I would say that if your time is of any value to you don't keep the chicks beyond one week. You will essentially be earning $1-$3 per hour for all of the labor and feed/supplies cost you put into raising chicks until they feather out. Plus, you will lose money because people then will only be likely to want half of what you have available (the pullets) and you'll be stuck trying to give away free roosters, unless you don't mind butchering them for your own table.
If you are going to hatch chicks for someone then charge $1 per hatched chick, with a $5 non-refundable deposit, and get a signed basic agreement saying that any unclaimed chicks will be sold by the seventh day after hatching notification.

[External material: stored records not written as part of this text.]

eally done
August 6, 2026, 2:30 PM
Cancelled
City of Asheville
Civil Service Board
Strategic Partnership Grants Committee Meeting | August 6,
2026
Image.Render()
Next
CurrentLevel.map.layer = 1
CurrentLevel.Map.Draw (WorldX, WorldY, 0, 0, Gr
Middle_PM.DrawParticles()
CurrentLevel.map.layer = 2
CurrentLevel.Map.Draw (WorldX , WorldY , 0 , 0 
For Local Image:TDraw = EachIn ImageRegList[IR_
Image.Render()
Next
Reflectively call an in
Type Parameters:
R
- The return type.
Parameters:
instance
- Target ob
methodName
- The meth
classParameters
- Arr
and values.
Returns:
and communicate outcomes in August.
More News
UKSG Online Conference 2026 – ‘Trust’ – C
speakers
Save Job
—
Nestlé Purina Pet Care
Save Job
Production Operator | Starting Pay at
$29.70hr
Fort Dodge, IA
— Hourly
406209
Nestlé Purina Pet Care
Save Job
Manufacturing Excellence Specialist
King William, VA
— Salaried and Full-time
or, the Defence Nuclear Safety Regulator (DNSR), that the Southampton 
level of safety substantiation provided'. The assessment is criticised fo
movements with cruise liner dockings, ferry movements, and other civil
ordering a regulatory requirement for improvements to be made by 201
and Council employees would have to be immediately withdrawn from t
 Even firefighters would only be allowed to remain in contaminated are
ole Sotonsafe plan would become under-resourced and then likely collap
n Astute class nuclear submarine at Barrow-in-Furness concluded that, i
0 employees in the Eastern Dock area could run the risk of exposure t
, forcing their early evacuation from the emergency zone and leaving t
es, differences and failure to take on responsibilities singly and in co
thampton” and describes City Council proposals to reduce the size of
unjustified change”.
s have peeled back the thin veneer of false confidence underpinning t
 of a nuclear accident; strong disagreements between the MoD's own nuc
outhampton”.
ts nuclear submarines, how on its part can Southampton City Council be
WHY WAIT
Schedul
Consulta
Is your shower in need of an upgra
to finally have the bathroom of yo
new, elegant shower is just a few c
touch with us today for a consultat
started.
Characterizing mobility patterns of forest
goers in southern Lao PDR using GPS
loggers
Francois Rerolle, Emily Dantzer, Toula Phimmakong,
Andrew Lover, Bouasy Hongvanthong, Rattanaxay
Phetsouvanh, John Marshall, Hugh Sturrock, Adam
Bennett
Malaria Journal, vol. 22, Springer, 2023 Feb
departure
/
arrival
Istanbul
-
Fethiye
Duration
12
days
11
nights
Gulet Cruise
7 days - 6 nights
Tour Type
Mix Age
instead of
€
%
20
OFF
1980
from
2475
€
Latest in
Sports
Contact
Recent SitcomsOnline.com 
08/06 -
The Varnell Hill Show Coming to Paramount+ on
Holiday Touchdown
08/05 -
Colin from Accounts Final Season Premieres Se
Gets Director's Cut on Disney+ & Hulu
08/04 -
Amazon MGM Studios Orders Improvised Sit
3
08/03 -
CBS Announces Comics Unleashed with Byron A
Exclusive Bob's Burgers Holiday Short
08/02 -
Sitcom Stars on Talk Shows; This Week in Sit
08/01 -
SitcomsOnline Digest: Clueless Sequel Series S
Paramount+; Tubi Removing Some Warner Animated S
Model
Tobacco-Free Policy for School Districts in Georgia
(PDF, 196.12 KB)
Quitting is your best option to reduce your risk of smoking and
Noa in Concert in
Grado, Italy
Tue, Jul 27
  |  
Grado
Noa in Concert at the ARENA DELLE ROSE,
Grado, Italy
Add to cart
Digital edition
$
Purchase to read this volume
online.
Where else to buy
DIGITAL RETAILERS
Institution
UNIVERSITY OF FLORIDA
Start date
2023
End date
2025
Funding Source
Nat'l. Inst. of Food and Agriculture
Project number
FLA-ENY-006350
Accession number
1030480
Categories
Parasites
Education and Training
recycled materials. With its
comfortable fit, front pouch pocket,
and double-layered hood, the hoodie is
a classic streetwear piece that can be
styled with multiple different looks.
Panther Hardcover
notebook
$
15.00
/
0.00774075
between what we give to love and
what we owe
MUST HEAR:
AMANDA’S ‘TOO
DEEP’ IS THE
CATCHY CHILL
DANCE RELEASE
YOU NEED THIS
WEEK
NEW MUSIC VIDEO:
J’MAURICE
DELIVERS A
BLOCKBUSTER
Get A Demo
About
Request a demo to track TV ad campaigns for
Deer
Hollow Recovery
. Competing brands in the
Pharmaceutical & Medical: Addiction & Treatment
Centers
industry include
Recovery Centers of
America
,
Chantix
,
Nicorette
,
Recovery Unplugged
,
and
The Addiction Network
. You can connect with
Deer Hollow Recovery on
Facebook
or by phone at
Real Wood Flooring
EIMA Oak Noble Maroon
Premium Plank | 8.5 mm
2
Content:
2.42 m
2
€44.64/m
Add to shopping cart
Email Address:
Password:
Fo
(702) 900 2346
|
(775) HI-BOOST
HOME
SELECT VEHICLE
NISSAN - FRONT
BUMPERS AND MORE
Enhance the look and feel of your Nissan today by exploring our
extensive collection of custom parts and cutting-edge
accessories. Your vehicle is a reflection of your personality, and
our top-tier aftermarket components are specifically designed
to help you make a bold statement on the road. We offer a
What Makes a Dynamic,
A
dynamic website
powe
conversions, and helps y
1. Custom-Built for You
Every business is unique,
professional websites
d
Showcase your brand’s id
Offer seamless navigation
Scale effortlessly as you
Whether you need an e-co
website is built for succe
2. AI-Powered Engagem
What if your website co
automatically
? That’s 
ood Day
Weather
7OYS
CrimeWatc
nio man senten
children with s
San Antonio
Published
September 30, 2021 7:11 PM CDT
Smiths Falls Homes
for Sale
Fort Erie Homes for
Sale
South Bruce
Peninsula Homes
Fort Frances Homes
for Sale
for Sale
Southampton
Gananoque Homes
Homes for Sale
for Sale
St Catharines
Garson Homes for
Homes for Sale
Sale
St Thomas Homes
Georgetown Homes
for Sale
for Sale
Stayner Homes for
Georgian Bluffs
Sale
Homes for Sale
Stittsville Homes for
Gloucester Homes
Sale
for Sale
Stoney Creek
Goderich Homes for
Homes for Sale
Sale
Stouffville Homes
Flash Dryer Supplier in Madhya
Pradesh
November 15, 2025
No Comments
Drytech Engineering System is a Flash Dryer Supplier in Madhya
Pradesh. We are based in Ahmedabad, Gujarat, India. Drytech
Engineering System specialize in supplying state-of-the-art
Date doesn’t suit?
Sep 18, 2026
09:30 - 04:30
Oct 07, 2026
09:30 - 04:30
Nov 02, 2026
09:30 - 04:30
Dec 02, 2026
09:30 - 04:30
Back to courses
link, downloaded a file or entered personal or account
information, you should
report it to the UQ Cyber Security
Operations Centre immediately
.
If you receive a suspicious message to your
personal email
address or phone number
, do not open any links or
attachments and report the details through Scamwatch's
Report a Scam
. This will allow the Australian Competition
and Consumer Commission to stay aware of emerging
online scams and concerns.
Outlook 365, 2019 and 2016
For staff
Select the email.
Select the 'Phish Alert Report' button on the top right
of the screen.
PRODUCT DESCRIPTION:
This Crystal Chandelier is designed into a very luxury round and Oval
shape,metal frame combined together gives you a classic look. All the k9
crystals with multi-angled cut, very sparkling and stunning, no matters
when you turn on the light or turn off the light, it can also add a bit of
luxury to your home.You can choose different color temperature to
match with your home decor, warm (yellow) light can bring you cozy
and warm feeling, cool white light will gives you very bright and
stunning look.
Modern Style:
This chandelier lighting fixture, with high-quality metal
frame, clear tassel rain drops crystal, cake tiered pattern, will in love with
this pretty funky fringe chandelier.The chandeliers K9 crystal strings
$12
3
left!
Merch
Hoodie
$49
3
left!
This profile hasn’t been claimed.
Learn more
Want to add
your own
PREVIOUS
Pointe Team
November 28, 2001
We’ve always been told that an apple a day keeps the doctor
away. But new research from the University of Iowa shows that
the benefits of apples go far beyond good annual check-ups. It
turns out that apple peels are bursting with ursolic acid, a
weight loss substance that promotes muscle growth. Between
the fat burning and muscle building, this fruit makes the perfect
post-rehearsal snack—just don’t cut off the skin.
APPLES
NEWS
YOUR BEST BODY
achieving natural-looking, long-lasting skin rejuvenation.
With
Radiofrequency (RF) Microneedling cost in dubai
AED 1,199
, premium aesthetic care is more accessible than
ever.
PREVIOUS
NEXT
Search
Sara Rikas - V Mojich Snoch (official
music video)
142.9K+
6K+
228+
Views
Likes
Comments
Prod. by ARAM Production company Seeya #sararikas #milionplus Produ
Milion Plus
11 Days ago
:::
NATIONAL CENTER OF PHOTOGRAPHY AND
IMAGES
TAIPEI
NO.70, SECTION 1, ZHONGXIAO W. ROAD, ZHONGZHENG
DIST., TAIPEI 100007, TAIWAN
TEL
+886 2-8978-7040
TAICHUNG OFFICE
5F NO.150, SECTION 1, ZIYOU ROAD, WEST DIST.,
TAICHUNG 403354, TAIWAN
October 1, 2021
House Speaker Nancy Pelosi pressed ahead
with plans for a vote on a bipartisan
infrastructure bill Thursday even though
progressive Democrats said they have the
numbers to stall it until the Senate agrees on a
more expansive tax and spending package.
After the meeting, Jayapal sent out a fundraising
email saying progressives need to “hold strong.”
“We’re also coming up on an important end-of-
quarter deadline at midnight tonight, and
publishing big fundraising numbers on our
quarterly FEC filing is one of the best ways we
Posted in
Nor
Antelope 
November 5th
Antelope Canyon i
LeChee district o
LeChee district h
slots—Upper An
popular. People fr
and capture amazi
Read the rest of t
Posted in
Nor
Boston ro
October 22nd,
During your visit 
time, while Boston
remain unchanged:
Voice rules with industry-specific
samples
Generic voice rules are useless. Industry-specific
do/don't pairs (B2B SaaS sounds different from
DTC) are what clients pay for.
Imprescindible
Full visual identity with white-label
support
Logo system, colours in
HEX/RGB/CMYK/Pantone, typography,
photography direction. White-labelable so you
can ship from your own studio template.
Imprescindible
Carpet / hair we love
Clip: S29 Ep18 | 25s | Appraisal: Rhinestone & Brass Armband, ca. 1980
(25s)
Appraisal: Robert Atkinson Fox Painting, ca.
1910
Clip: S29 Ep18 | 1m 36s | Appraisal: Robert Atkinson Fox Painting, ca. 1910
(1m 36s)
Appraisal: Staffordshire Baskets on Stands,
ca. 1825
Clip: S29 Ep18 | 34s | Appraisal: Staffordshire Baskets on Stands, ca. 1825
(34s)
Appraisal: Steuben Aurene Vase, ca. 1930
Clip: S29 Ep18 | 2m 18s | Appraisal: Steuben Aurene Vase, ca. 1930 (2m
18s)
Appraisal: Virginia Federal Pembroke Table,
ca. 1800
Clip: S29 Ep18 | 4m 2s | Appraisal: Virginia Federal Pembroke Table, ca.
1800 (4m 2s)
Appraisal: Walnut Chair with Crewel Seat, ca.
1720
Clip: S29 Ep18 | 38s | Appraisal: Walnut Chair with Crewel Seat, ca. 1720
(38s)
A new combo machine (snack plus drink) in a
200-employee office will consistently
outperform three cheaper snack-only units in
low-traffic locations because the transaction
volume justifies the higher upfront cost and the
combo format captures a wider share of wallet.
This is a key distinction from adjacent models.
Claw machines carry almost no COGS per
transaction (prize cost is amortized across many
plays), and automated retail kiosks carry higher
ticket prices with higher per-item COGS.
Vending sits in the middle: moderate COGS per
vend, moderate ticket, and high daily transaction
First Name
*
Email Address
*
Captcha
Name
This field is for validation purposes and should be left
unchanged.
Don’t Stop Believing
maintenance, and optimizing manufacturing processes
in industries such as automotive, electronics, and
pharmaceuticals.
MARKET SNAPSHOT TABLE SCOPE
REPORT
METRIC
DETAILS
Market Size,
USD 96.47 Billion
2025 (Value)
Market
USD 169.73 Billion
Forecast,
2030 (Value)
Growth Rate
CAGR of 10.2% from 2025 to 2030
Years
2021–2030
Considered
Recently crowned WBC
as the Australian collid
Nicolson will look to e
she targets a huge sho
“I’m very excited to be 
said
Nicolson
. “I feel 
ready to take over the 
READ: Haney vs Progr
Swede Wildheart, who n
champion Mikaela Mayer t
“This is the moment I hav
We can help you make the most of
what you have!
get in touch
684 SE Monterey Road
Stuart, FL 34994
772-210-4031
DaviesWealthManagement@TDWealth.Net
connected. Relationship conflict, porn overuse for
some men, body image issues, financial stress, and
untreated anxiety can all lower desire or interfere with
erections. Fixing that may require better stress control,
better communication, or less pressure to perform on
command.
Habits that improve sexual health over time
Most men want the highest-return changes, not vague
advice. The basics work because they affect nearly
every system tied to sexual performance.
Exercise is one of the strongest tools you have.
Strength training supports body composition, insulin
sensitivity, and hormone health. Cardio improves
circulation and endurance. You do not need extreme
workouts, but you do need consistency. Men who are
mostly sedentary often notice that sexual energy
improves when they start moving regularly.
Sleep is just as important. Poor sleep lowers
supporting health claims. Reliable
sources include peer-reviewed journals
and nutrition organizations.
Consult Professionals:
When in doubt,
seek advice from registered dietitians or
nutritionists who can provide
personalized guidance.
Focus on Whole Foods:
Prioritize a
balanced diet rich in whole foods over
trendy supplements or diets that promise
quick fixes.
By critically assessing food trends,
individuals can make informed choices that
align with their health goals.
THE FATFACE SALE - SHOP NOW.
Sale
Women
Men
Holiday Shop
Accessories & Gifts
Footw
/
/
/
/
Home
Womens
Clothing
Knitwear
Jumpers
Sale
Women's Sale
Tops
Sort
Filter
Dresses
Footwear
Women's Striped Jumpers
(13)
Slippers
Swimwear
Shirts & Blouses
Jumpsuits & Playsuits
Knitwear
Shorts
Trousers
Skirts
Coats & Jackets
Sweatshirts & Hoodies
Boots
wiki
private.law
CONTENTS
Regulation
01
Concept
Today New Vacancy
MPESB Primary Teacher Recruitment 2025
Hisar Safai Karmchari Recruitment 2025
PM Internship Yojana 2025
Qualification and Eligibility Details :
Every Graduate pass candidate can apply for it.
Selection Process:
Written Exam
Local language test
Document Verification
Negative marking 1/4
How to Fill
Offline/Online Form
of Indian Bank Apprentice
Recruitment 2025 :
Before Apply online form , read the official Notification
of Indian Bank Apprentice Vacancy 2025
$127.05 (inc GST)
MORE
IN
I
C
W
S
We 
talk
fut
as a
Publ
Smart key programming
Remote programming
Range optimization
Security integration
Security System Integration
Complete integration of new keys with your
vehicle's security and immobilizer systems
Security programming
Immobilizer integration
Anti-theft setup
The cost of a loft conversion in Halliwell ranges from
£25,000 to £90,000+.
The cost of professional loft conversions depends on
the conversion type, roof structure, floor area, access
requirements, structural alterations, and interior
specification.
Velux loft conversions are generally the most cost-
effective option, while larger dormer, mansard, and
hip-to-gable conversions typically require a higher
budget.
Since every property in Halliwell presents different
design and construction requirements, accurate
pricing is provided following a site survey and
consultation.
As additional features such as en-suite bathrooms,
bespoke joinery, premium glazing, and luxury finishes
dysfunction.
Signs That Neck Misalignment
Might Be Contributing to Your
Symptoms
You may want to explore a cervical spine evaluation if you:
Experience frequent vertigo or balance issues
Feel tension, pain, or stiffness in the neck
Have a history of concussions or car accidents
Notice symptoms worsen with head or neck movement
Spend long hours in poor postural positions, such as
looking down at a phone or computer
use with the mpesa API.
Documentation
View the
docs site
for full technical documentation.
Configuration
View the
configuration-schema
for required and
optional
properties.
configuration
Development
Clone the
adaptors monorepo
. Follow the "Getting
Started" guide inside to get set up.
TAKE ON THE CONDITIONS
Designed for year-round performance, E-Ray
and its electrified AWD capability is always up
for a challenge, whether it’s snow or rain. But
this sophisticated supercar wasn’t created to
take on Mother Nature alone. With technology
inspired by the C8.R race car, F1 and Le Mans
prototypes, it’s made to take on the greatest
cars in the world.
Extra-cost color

Get it in writing and keep track of the birds.
I have done the hatching service myself and have never -- NEVER -- made a profit or anything close to it. But I have spent countless hours caring for chicks (feeding, watering, cleaning bedding, hauling wheelbarrows full of dirty litter to the compost pile, heat lamps -- in spite of broody hens, electric bills, trips to the feed store), trying to contact people who don't seem too interested in getting back to me in a reasonable time frame, waiting for people to show up to pick up their chicks (who invariably end up being an hour late), and then taking back roosters when urban farmers discover they can't keep them. The amount of time I spent was more costly to me than any money that ever touched my hands, and I'll never get that time back.
Sound bitter? Don't mean to -- just trying to portray it as realistically as possible.